The bottom of the crater – still today an area which cannot be visited by the most part of people, destined only to scientific studies – due to its particular conformation very alike the
lunar soil one, was used for several years by the NASA researchers for the moon landing trainings of the Apollo’s missions crew.
The Meteor Crater became accessible to the public only from late 1960s.
Today the whole facility – still run by Barringer heirs – has been turned into a museum, an open-sky one for a good part, with researchers center attached.
The visit of the Meteor Crater National Landmark will take at least an abundant hour, two and a half ones if you decide to take part into the guided tours on the crater’s circumference.

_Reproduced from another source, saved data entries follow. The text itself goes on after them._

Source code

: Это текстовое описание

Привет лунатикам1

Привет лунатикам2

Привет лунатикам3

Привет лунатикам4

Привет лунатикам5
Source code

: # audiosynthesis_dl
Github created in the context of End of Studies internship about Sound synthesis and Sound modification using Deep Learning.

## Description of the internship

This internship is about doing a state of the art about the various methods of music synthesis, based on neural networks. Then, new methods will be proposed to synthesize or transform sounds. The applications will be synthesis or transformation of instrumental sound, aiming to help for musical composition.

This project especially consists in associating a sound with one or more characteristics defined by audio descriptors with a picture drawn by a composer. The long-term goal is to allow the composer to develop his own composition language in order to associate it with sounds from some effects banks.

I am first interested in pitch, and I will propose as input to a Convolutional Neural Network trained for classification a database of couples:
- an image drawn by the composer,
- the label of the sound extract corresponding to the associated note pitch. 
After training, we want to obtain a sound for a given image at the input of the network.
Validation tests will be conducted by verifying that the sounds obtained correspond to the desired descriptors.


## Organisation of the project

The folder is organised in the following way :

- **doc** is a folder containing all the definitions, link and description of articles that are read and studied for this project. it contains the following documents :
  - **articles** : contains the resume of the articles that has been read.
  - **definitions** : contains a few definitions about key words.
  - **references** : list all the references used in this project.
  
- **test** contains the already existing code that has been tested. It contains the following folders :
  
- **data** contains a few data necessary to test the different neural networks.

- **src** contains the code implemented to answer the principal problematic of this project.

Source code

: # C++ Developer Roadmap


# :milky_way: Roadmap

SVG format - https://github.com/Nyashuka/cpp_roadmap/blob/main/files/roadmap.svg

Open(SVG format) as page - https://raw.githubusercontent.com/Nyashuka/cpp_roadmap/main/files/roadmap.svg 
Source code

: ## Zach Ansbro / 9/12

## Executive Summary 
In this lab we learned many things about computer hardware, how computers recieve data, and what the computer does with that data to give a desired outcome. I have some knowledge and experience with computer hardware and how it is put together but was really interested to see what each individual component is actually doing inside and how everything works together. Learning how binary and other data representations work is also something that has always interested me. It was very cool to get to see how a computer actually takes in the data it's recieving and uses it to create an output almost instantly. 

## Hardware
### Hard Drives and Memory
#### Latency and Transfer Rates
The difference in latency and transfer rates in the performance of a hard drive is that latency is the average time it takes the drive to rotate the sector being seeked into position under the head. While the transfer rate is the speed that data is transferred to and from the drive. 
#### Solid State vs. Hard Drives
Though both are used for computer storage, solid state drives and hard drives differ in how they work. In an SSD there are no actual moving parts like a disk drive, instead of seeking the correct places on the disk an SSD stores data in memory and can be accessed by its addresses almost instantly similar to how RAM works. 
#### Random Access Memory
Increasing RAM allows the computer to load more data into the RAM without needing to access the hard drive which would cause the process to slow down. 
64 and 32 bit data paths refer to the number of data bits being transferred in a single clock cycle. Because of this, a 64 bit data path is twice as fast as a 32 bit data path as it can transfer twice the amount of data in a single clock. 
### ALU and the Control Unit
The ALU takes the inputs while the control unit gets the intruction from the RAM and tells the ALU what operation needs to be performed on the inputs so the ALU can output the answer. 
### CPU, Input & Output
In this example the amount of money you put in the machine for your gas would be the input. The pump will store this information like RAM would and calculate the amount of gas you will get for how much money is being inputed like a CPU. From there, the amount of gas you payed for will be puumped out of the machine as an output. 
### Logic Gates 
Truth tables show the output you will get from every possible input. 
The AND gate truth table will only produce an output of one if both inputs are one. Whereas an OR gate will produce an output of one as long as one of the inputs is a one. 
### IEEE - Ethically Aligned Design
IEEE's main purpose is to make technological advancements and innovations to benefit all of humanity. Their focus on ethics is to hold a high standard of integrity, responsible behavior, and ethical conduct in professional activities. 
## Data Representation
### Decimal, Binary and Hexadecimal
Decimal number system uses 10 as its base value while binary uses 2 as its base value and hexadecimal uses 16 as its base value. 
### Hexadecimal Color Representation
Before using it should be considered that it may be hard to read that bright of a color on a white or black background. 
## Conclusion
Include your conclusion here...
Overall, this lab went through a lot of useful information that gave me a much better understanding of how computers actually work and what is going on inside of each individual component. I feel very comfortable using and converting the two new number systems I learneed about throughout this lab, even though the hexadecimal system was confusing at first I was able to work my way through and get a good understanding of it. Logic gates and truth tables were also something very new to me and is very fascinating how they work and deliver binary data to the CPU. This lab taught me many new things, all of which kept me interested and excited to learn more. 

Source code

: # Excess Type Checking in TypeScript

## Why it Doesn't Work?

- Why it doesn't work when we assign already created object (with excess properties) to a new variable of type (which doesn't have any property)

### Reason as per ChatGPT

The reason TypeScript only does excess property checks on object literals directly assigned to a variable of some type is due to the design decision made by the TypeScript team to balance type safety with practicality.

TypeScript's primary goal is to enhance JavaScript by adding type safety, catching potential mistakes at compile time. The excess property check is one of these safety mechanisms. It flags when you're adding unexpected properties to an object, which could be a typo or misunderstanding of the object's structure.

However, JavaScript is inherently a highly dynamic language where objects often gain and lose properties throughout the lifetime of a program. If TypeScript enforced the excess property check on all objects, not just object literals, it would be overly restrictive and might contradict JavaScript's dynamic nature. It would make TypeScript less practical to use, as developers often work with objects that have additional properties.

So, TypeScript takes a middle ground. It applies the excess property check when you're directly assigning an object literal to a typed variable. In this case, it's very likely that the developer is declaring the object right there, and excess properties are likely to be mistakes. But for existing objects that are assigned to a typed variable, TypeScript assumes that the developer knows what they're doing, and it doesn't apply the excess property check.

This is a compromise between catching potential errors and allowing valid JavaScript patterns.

Admittance includes the stop on 3 viewpoints on the crater’s edge, the possibility to use telescopes on the view platforms to admire calmly the amazing neighboring landscape, the bottom of the crater and the rocks created following the fall of the meteorite, the tour of the Interactive Discovery Center with the small museum attached. And the chance to watch the “Impact” movie every 30 minutes, which reconstructs in detail the impact of the meteorite and Barringer’s story.
The guided tours on the crater’s edge – very recommended if you have time – leave every 15 minutes, from 9.15 am until the last one at 2.10 pm. They last 45 minutes about and are led by specialized guides.
It is necessary to require the booking when you buy the ticket or send a request by the official website in case of numerous groups.
The Meteor Crater National Landmark is located on the Interstate 40 in the Winslow area, Arizona.
It is opened to the public 7 days a week 8am-5pm. At the moment admittance is $18 adults, $9 teens 6-17 (free admittance under 6) and $16 seniors. Discounted fares for groups over 6 people are scheduled.
Comfortable cloths are recommended, trekking shoes if you go on tour on the crater and the use of solar creams, above all in the hottest hours of the day.
Winslow, located about 36km far from the Meteor Crater, is a nice small town crossed by Route 66.
It is also famous to have been quoted in “Take it easy”, a famous song by Eagles… “Well, I’m a standin’ on a corner in Winslow, Arizona, such a fine sight to see.”
The corner is located between Corner of Kinsley and Old Hwy 66, the original path of Route 66.
Winslow is certainly the best solution for a stop on the road to Meteor Crater or even better stay overnight.
The Posada Hotel and Gardens is the ideal place.
It is a historic Mexican style “hacienda” – in the past it hosted characters of the caliber of Albert Einstein, Franklin Delano Roosevelt, John Wayne, Amelia Earhart – completely restored with theme rooms, a very good restaurant, and free Wi-Fi and parking.